What You'll Build
Run Qwen3-30B-A3B (35B total params, 3B active — a Mixture of Experts model) locally on your RTX 4070 at 80 tokens/second using llama.cpp with Multi-Token Prediction (MTP).
Benchmark: 69–82 tok/s across tasks · 12GB VRAM · See full data →
What's Qwen3 MoE? 35B total parameters but only 3B active per token — you get 70B-class reasoning at ~10B compute cost. A massive efficiency win for home hardware.
Requirements
| Component | Value |
|---|---|
| GPU | RTX 4070 (12GB) tested |
| VRAM | 12GB (fits the full Q4 quant) |
| RAM | 16GB+ |
| Storage | ~20GB for Q4_K_M weights |
Installation
Option A: Ollama (Easiest)
# Install Ollama
curl -fsSL https://ollama.com/install.sh | sh
# Pull Qwen3 30B-A3B
ollama pull qwen3:30b-a3b-q4_k_m
# Run
ollama run qwen3:30b-a3b-q4_k_m
Option B: llama.cpp (Fastest — enables MTP)
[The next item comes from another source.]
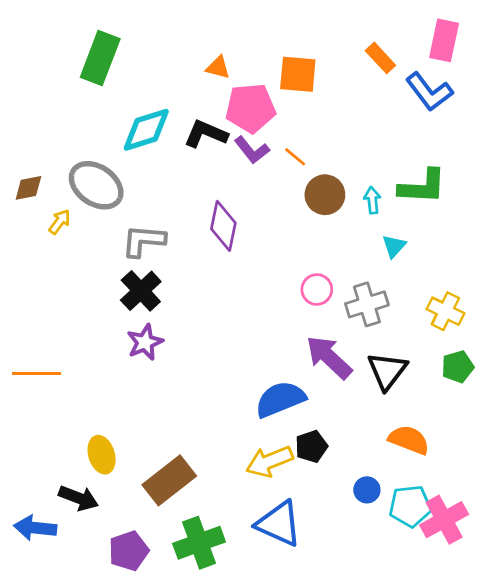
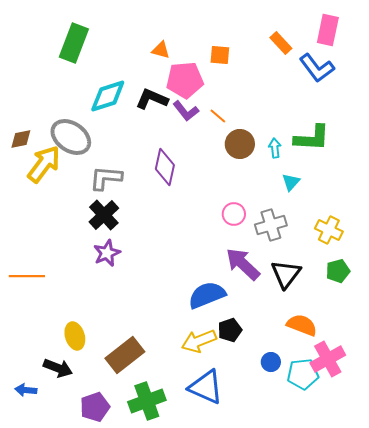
orange square: (298, 74) -> (220, 55), size x0.7
yellow arrow: (60, 222) -> (44, 164), size x2.0
pink cross: (444, 520) -> (328, 359), moved
blue arrow: (35, 528) -> (26, 390), size x0.7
# Clone and build llama.cpp
git clone https://github.com/ggerganov/llama.cpp
cd llama.cpp
cmake -B build -DGGML_CUDA=ON
cmake --build build --config Release -j$(nproc)
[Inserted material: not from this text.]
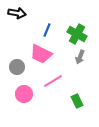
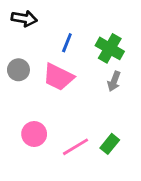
gray circle: (17, 67) -> (18, 70), moved
pink line: (53, 81) -> (75, 147), moved
green rectangle: (77, 101) -> (110, 144), turned 64

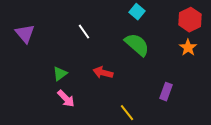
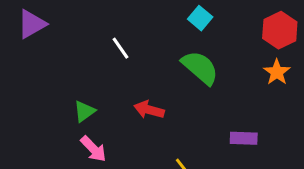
purple triangle: (25, 34) -> (32, 24), moved, turned 40
purple rectangle: (166, 92) -> (244, 138), turned 72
# Download quantized weights
huggingface-cli download Qwen/Qwen3-30B-A3B-GGUF \
qwen3-30b-a3b-q4_k_m.gguf --local-dir ./models/
Running with MTP (Recommended for Speed)
Multi-Token Prediction dramatically increases throughput on Qwen3:
./build/bin/llama-server \
-m models/qwen3-30b-a3b-q4_k_m.gguf \
-ngl 99 \
--port 8080 \
--ctx-size 32768
For maximum speed with TurboQuant (community fork):
./build/bin/llama-cli \
-m models/qwen3-30b-a3b-q4_k_m.gguf \
-ngl 99 \
-fitt 1536 \
--temp 0.7 \
-p "Your prompt here"
The -fitt 1536 flag balances GPU/CPU offloading for optimal RTX 4070 performance.
Performance by Task
All benchmarks on RTX 4070 (12GB), llama.cpp with MTP enabled:
| Task | Speed |
|---|---|
| Code generation (Python) | 80.8 tok/s |
| Code generation (C++) | 81.8 tok/s |
| Translation | 81.9 tok/s |
| Q&A (factual) | 77.8 tok/s |
| Math (step-by-step) | 76.5 tok/s |
| Summarization | 75.4 tok/s |
| Creative writing (short) | 69.2 tok/s |
| Code review (long) | 73.2 tok/s |
Source: community benchmarks with llama.cpp MTP. Full data →
vs Vanilla llama.cpp
Without MTP: ~8 tok/s (generation speed)
With TurboQuant MTP fork: ~22 tok/s
With full MTP optimization: 80+ tok/s
This ~10× speedup is specific to Qwen3's architecture and MTP support in llama.cpp.
Context Length
Qwen3-30B-A3B supports up to 32K context natively. With flash attention enabled:
./llama-server -m model.gguf -ngl 99 --ctx-size 32768 --flash-attn
At 128K context (reported by community): 21 tok/s — still very usable for long documents.
Quantization Options
| Quant | VRAM | Quality | Speed |
|---|---|---|---|
| Q8_0 | ~20GB | Best | Slightly slower |
| Q4_K_M | 12GB | Excellent | Recommended |
| Q3_K_M | ~9GB | Good | Fast |
| Q2_K | ~7GB | Fair | Fastest |
For RTX 4070 with 12GB: Q4_K_M is ideal — fits fully in VRAM.
Use Cases
Qwen3-35B excels at:
- Coding: Top-tier for code completion and debugging at this size
- Reasoning: Supports "thinking mode" for complex problems
- Multilingual: Native Chinese + English, strong in 30+ languages
- Long context: 32K+ token context for long document analysis
Troubleshooting
Model too slow (< 5 tok/s): Check if model is loading on GPU. Add -ngl 99 to offload all layers.
OOM at 12GB: Try Q3_K_M quantization (needs ~9GB), or add -ngl 80 to partially offload.
Incorrect outputs: Qwen3 uses a specific chat template. Use llama-server with OpenAI-compatible API for correct formatting.